(Page images and extracted text)
*** Block opens ***

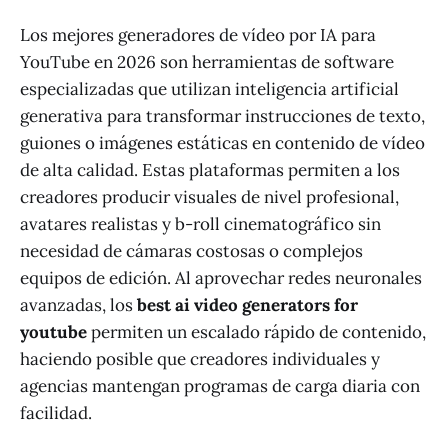
Los mejores generadores de vídeo por IA para
YouTube en 2026 son herramientas de software
especializadas que utilizan inteligencia artificial
generativa para transformar instrucciones de texto,
guiones o imágenes estáticas en contenido de vídeo
de alta calidad. Estas plataformas permiten a los
creadores producir visuales de nivel profesional,
avatares realistas y b-roll cinematográfico sin
necesidad de cámaras costosas o complejos
equipos de edición. Al aprovechar redes neuronales
avanzadas, los
best ai video generators for
youtube
permiten un escalado rápido de contenido,
haciendo posible que creadores individuales y
agencias mantengan programas de carga diaria con
facilidad.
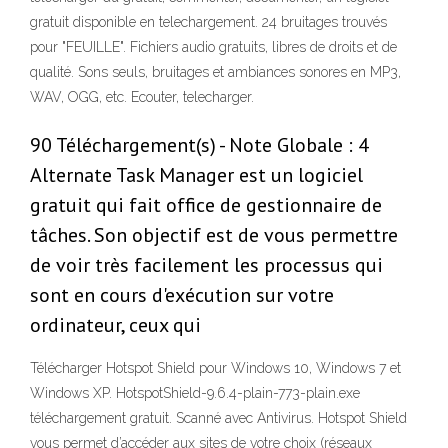
gratuit disponible en telechargement. 24 bruitages trouvés
pour "FEUILLE". Fichiers audio gratuits, libres de droits et de
qualité. Sons seuls, bruitages et ambiances sonores en MP3,
WAV, OGG, etc. Ecouter, telecharger.
90 Téléchargement(s) - Note Globale : 4
Alternate Task Manager est un logiciel
gratuit qui fait office de gestionnaire de
tâches. Son objectif est de vous permettre
de voir très facilement les processus qui
sont en cours d'exécution sur votre
ordinateur, ceux qui
Télécharger Hotspot Shield pour Windows 10, Windows 7 et
Windows XP. HotspotShield-9.6.4-plain-773-plain.exe
téléchargement gratuit. Scanné avec Antivirus. Hotspot Shield
vous permet d’accéder aux sites de votre choix (réseaux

*** Block closes ***

● What is needed:
What must be returned is the line with "90 Téléchargement(s) - Note Globale : 4" plus every line after it to the end of the entries, exactly as they appear.

● Exercise response:
90 Téléchargement(s) - Note Globale : 4
Alternate Task Manager est un logiciel
gratuit qui fait office de gestionnaire de
tâches. Son objectif est de vous permettre
de voir très facilement les processus qui
sont en cours d'exécution sur votre
ordinateur, ceux qui
Télécharger Hotspot Shield pour Windows 10, Windows 7 et
Windows XP. HotspotShield-9.6.4-plain-773-plain.exe
téléchargement gratuit. Scanné avec Antivirus. Hotspot Shield
vous permet d’accéder aux sites de votre choix (réseaux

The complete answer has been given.